Филип умиленно улыбался. Он был рад, что она довольна, а ее непосредственность забавляла и трогала его. Оркестр играл что-то очень чувствительное.
После обеда они пешком отправились на вокзал, и Филип взял ее под руку. Он рассказывал ей, что еще надо сделать перед поездкой во Францию. Ей надо вернуться в Лондон в конце недели, но Милдред сразу же сообщила, что не сможет приехать раньше будущей субботы. Филип уже заказал для них в Париже комнату в гостинице. Ему не терпелось поскорее взять билеты.
– Ты не будешь возражать, если мы поедем вторым классом? Нам нельзя швыряться деньгами и лучше побольше истратить там, на месте.
Он сотни раз рассказывал ей о Латинском, квартале. О том, как они будут бродить по его милым, старинным улица", отдыхать на чудесных лужайках Люксембургского сада. Если погода будет хорошая, а Париж им надоест, они съездят в Фонтенбло. Деревья как раз начнут распускаться. Зелень в лесу весной прекраснее всего на свете: она похожа на песню, на сладостные муки любви. Милдред молча его слушала.
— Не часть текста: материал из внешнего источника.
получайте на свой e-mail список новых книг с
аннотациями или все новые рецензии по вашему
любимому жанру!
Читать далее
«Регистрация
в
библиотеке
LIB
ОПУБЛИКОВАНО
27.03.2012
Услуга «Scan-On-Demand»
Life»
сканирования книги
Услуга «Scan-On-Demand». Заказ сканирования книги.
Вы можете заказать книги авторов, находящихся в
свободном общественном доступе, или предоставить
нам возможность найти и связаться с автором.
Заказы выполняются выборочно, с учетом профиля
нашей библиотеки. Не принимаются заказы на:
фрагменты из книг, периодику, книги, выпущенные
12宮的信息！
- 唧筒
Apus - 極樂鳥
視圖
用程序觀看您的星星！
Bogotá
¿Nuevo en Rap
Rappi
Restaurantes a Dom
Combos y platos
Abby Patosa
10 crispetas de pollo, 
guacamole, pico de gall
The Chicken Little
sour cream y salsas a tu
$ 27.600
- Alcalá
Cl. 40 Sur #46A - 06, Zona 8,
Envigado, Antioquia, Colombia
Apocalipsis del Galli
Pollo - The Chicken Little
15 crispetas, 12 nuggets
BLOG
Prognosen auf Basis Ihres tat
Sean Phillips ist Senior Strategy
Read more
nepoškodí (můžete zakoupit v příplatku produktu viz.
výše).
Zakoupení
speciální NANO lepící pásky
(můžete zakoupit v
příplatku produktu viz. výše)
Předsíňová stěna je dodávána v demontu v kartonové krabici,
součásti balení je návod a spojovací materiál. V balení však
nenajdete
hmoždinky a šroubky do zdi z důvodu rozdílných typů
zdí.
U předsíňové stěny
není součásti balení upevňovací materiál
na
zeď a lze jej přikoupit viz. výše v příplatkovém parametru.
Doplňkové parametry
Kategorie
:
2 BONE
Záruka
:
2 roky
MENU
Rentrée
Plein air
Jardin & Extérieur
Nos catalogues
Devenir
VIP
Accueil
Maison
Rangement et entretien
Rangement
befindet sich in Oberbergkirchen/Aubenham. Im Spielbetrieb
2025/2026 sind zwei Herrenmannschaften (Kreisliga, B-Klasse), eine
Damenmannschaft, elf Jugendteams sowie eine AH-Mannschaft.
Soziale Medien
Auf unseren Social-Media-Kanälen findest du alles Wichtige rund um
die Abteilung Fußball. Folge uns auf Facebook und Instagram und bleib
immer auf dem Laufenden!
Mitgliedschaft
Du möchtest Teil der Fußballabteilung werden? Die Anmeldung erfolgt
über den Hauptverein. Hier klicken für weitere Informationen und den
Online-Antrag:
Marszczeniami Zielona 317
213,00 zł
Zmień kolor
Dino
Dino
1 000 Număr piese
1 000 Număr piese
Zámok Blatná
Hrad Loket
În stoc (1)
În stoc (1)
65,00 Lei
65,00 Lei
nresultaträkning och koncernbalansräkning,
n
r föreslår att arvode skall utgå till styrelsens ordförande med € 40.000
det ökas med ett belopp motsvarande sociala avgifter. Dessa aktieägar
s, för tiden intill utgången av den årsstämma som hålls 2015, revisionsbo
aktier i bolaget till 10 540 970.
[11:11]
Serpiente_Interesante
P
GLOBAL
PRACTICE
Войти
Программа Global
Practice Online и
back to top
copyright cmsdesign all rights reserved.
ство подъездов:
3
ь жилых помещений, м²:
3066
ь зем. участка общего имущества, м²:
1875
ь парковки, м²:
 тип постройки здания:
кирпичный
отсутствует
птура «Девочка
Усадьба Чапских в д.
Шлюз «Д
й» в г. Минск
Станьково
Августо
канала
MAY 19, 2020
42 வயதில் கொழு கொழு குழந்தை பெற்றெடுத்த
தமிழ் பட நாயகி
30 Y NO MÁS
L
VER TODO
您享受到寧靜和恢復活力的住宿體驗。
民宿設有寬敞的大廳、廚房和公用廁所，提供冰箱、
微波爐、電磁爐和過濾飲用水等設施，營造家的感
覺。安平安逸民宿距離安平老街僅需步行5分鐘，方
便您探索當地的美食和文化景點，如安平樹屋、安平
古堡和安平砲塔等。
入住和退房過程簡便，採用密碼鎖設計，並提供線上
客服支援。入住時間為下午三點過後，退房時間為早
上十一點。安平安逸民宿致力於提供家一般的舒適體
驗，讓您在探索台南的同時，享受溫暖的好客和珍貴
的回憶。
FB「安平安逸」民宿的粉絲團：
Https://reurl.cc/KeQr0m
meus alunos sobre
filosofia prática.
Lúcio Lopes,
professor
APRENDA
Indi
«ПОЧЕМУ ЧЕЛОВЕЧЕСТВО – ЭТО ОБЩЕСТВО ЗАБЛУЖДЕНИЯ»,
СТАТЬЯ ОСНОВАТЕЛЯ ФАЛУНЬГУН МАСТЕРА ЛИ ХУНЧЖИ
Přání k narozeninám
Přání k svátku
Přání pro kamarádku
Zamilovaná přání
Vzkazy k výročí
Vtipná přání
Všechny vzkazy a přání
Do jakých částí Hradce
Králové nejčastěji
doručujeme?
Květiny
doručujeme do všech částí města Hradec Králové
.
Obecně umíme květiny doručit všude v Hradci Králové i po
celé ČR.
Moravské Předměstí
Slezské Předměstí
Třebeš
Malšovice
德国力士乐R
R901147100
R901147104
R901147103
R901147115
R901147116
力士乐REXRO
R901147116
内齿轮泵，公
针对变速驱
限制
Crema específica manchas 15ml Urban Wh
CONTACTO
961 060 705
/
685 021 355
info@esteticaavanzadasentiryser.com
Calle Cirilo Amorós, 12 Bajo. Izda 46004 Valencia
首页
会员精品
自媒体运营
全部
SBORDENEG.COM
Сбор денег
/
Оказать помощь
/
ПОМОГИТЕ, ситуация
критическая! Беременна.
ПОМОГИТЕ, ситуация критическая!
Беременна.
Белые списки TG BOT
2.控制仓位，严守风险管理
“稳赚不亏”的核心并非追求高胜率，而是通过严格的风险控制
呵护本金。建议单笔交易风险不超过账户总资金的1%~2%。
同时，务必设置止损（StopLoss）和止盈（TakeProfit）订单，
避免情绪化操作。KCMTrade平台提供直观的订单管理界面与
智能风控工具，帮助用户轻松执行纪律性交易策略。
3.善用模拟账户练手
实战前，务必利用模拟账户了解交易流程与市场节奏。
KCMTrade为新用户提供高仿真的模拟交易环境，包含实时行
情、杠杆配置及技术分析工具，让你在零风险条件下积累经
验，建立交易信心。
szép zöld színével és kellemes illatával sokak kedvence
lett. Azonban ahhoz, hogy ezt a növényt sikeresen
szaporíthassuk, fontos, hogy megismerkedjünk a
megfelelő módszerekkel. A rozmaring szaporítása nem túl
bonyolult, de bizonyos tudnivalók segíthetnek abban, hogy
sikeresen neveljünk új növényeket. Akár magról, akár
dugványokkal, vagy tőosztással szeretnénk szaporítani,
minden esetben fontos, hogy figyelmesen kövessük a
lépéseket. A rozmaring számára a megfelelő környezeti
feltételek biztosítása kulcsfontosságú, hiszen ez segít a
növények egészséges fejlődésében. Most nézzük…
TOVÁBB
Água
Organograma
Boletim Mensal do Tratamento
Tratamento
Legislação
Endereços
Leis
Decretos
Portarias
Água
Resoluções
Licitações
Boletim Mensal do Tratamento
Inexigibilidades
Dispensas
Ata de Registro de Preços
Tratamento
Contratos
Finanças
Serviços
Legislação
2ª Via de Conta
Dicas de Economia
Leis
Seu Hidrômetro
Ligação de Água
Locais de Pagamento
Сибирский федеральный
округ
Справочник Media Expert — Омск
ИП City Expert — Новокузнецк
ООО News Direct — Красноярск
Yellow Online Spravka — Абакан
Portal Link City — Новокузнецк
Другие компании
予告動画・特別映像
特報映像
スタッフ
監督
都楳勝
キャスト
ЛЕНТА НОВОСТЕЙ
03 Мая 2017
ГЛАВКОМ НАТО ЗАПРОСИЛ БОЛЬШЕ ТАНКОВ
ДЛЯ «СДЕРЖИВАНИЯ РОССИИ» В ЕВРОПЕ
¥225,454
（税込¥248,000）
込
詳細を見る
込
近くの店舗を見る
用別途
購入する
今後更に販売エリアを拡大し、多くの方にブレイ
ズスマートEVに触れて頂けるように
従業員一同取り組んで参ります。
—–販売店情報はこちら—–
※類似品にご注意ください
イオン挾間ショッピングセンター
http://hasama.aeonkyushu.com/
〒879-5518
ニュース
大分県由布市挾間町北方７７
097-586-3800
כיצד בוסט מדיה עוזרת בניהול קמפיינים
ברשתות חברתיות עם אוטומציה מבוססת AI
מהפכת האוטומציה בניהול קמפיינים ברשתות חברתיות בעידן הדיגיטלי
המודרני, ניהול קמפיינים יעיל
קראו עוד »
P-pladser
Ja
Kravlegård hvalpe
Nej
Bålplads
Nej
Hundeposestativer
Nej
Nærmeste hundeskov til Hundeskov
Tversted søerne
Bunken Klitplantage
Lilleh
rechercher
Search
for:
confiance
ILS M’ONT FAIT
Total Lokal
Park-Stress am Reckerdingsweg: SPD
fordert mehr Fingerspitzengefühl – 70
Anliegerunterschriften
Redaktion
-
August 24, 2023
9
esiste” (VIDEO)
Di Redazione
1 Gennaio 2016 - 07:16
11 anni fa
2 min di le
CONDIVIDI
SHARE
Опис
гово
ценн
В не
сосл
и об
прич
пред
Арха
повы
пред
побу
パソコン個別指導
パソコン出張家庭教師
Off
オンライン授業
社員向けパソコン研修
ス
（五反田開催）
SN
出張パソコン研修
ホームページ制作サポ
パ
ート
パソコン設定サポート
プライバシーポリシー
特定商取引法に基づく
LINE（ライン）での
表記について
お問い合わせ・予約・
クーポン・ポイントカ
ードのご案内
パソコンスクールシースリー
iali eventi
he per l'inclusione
Он повернул голову и постарался поглубже заглянуть ей в глаза.
– Тебе ведь хочется туда, правда? – спросил он.
– Конечно, хочется, – улыбнулась она.
– Ты и представить себе не можешь, в каком я нетерпении. Просто не знаю, как проживу эти несколько дней до отъезда. Мне так страшно: а вдруг что-нибудь нам помешает! Меня бесит, что я не умею выразить, как я тебя люблю… И вот наконец, наконец…
Он замолчал. Они уже подошли к вокзалу, но, так как по дороге они замешкались, у Филипа едва хватило времени, чтобы попрощаться. Он быстро поцеловал ее и со всех ног кинулся на платформу. Милдред стояла и смотрела ему вслед. Он был удивительно смешон, когда пытался бежать.
Милдред вернулась в следующую субботу, и первый вечер Филип провел с ней вдвоем. Он купил билеты в театр, а за обедом они выпили шампанского. Впервые за долгое время Милдред вышла в Лондоне на люди и от всего получала самое неподдельное удовольствие. Она прижалась к Филипу, когда они ехали из театра домой – в комнату, которую он снял для нее в Пимлико.